Negotiation is a complex and challenging process. It requires us to be able to understand the other person’s needs, interests, and priorities. It also requires us to be able to build rapport and trust with the other person.
One powerful technique that can be used to build rapport and trust in negotiation is mirroring. Mirroring is the act of repeating the last few words of what the other person has said. This shows that you are listening and that you understand what they are saying. It can also help you to understand the other person’s perspective.
Where does the mirroring technique come from?
The mirroring technique is one of the nine key principles of negotiation that are outlined in the book Never Split the Difference: Negotiating as if Your Life Depended on It by Chris Voss. Voss is a former FBI hostage negotiator who spent 24 years in the Bureau, including 18 years as a lead international kidnapping negotiator. In his book, he shares the techniques that he used to successfully negotiate with some of the most dangerous criminals in the world.
How does mirroring work?
Mirroring works by activating the same neural pathways in our brains as the other person’s. This creates a sense of connection and understanding between us and the other person. It also shows that we are listening and that we understand what they are saying.
For example, if the other person says, “I’m really not happy with the way this deal is going,” you might say, “Not happy?” This shows that you are listening and that you understand their frustration. It also activates the same neural pathways in your brain as the other person’s, which creates a sense of connection and understanding.
Here are two examples of how mirroring can be used in negotiation:
- Example 1: You are negotiating a salary with a potential employer. The employer says, “I’m really looking for someone who is a team player.” You could mirror this by saying, “Team player.” This shows that you understand what the employer is looking for and that you are willing to be a team player.
- Example 2: You are negotiating a price for a car. The seller says, “I’m really not willing to go any lower on the price.” You could mirror this by saying, “Not willing to go any lower.” This shows that you understand the seller’s position and that you are not going to push them any further.
How to use mirroring effectively
Mirroring is a powerful technique, but it is important to use it effectively. Here are a few tips:
- Use mirroring sparingly. If you mirror too much, it can start to feel unnatural and forced.
- Be genuine. If you are not genuine, the other person will be able to tell and it will backfire.
- Pay attention to the other person’s body language. If the other person is not receptive to mirroring, you should stop.
- Use mirroring in conjunction with other negotiation techniques. Mirroring is most effective when used in conjunction with other negotiation techniques, such as active listening and summarizing.

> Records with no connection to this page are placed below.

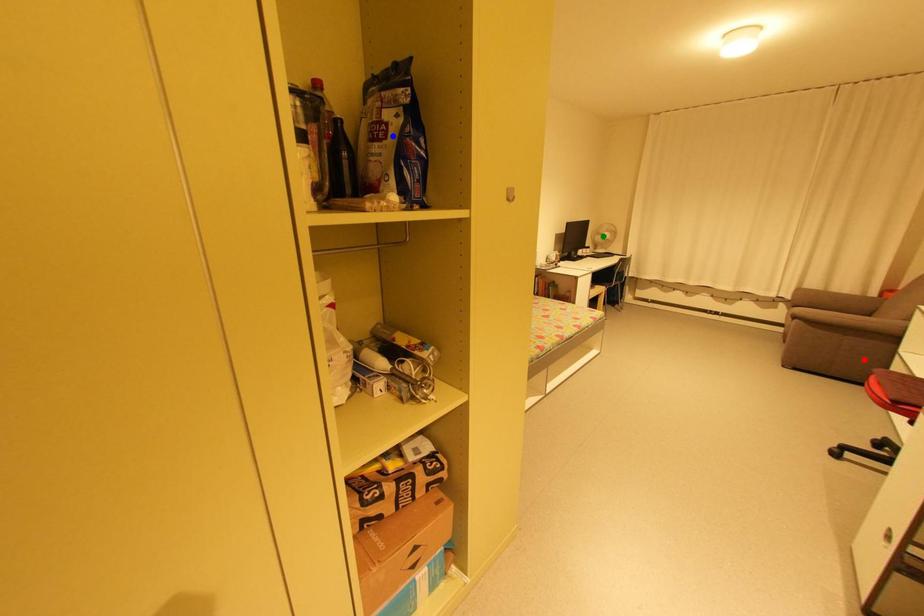
Order these from nearest to farthest:
1. red point
2. green point
3. blue point

blue point
red point
green point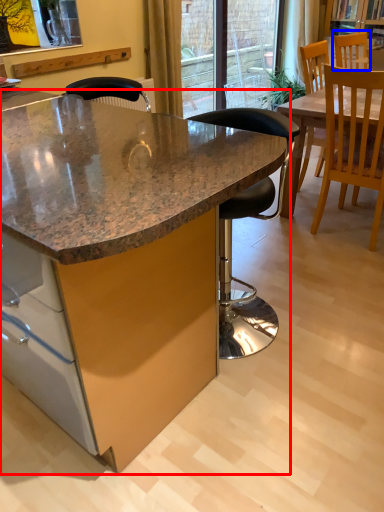
Question: Which object appears closest to the camera in this image, table (highlighted by a red box) or chair (highlighted by a blue box)?

Choices:
 (A) table
 (B) chair

Answer: (A)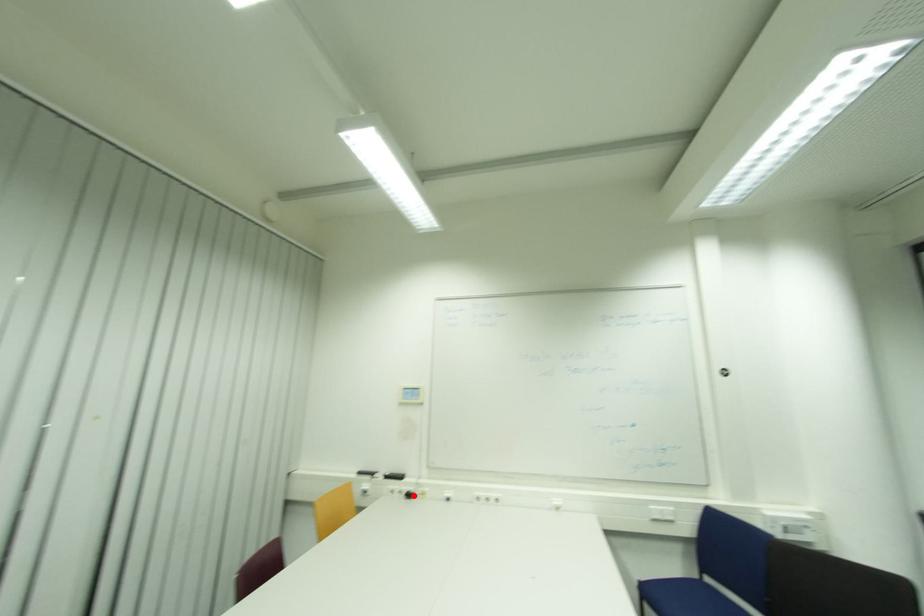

The mirroring technique is a powerful tool that can be used to build rapport, trust, and a mutually beneficial agreement in negotiation. It is a simple technique, but it can be very effective. If you are looking for ways to improve your negotiation skills, I highly recommend using mirroring.
- When mirroring, focus on the key words or phrases that the other person uses. Don’t just repeat everything they say.
- You can also mirror the other person’s body language or tone of voice. This can help to create a deeper sense of connection and understanding.
- Be mindful of the other person’s cultural background. In some cultures, mirroring may be seen as a sign of disrespect.